Although they hadn’t worked together, they had traveled in the same circles—Wilson at Eleven Madison Park, Johnson at the NoMad—and their visions meshed for fine dining that was fun and menus that changed weekly. Johnson felt that Frenchie’s success could be attributed less to any one signature dish than to a sense of surprise. “What New York is missing is that commitment to the guest that every time there’d be new food to experience.” The partners found a distinctive four-story building at One White Street in Tribeca where they could operate the ground floor as a small-plates à la carte wine bar and devote the second and third levels, each equipped with an open kitchen, to tasting menus: “Exactly what Frenchie had, except vertical,” says Johnson.
To meet the chef’s Paris-raised standards, the partners built the two-acre Rigor Hill Farm on an investor’s Columbia County hayfield, enlisting the expertise of Four Season’s Coleman. Morales answered an ad Johnson had posted for the farm-manager position; it didn’t hurt that when the restaurateurs asked Coleman for a recommendation, his former employee was top of mind. After crop planning with Johnson for varieties and size, Morales put the first plants in the ground last May, but restaurant construction lagged, a consequence of the obstacles faced in getting a hundred-year-old landmarked residential building up to commercial code. But the delay gave Morales and his crew the chance to see what worked, and how the soil behaves in a drought; they sold the first season’s harvest at the Hudson farmers’ market and to local restaurants.
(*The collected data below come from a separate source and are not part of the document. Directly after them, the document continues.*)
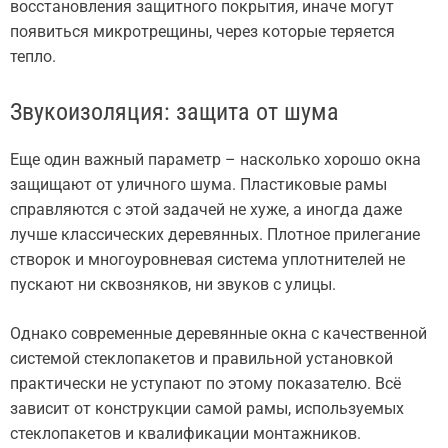
восстановления защитного покрытия, иначе могут
появиться микротрещины, через которые теряется
тепло.
Звукоизоляция: защита от шума
Еще один важный параметр – насколько хорошо окна
защищают от уличного шума. Пластиковые рамы
справляются с этой задачей не хуже, а иногда даже
лучше классических деревянных. Плотное прилегание
створок и многоуровневая система уплотнителей не
пускают ни сквозняков, ни звуков с улицы.
Однако современные деревянные окна с качественной
системой стеклопакетов и правильной установкой
практически не уступают по этому показателю. Всё
зависит от конструкции самой рамы, используемых
стеклопакетов и квалификации монтажников.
When One White Street opens in June, Johnson will have ready access to produce for dishes like baby-gem-lettuce salad and summer vegetables with sorrel hummus and whipped ricotta. “In about six weeks, we’ll have lots of peas, radishes, mustards, kale, collard greens, fresh herbs,” he says. “We’ve got 650 heads of lettuce grown in succession for that salad. The whole farm is planned to be eaten that way.” Having your own land in cultivation offers more than just convenience. “I don’t want to go to the farmers’ market at Union Square and fight for the same sunchoke that’s on every other menu,” says the chef. “We’re gonna grow a different type of sunchoke that is more flavorful or more unique or more tailored for our menu.” A bespoke sunchoke, if you will.